_TRY IT:_ Return every line from the one containing "POST /register Saving User" down to the end of the entries, including both ends, exactly as they appear.

-- RECORD EXTRACTS follows --

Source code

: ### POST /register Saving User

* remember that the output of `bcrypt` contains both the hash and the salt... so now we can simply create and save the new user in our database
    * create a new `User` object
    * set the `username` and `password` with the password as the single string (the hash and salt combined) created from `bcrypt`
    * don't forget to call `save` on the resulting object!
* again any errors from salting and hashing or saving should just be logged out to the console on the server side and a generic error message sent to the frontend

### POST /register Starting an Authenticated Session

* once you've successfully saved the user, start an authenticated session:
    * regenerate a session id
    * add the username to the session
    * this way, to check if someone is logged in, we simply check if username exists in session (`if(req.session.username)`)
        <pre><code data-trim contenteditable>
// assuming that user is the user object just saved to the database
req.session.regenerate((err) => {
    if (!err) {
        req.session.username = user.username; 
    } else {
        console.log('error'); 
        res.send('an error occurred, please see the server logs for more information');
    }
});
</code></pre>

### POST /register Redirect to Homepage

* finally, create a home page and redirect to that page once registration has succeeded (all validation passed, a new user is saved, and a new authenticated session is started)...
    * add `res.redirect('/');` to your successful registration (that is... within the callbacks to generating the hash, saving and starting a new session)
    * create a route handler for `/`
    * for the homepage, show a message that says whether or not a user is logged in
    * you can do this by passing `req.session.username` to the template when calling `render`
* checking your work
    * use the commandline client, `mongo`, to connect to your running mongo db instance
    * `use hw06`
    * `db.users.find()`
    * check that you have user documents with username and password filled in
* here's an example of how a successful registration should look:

-- RECORD EXTRACTS concluded --

_EXERCISE SOLUTION:_
: ### POST /register Saving User

* remember that the output of `bcrypt` contains both the hash and the salt... so now we can simply create and save the new user in our database
    * create a new `User` object
    * set the `username` and `password` with the password as the single string (the hash and salt combined) created from `bcrypt`
    * don't forget to call `save` on the resulting object!
* again any errors from salting and hashing or saving should just be logged out to the console on the server side and a generic error message sent to the frontend

### POST /register Starting an Authenticated Session

* once you've successfully saved the user, start an authenticated session:
    * regenerate a session id
    * add the username to the session
    * this way, to check if someone is logged in, we simply check if username exists in session (`if(req.session.username)`)
        <pre><code data-trim contenteditable>
// assuming that user is the user object just saved to the database
req.session.regenerate((err) => {
    if (!err) {
        req.session.username = user.username; 
    } else {
        console.log('error'); 
        res.send('an error occurred, please see the server logs for more information');
    }
});
</code></pre>

### POST /register Redirect to Homepage

* finally, create a home page and redirect to that page once registration has succeeded (all validation passed, a new user is saved, and a new authenticated session is started)...
    * add `res.redirect('/');` to your successful registration (that is... within the callbacks to generating the hash, saving and starting a new session)
    * create a route handler for `/`
    * for the homepage, show a message that says whether or not a user is logged in
    * you can do this by passing `req.session.username` to the template when calling `render`
* checking your work
    * use the commandline client, `mongo`, to connect to your running mongo db instance
    * `use hw06`
    * `db.users.find()`
    * check that you have user documents with username and password filled in
* here's an example of how a successful registration should look:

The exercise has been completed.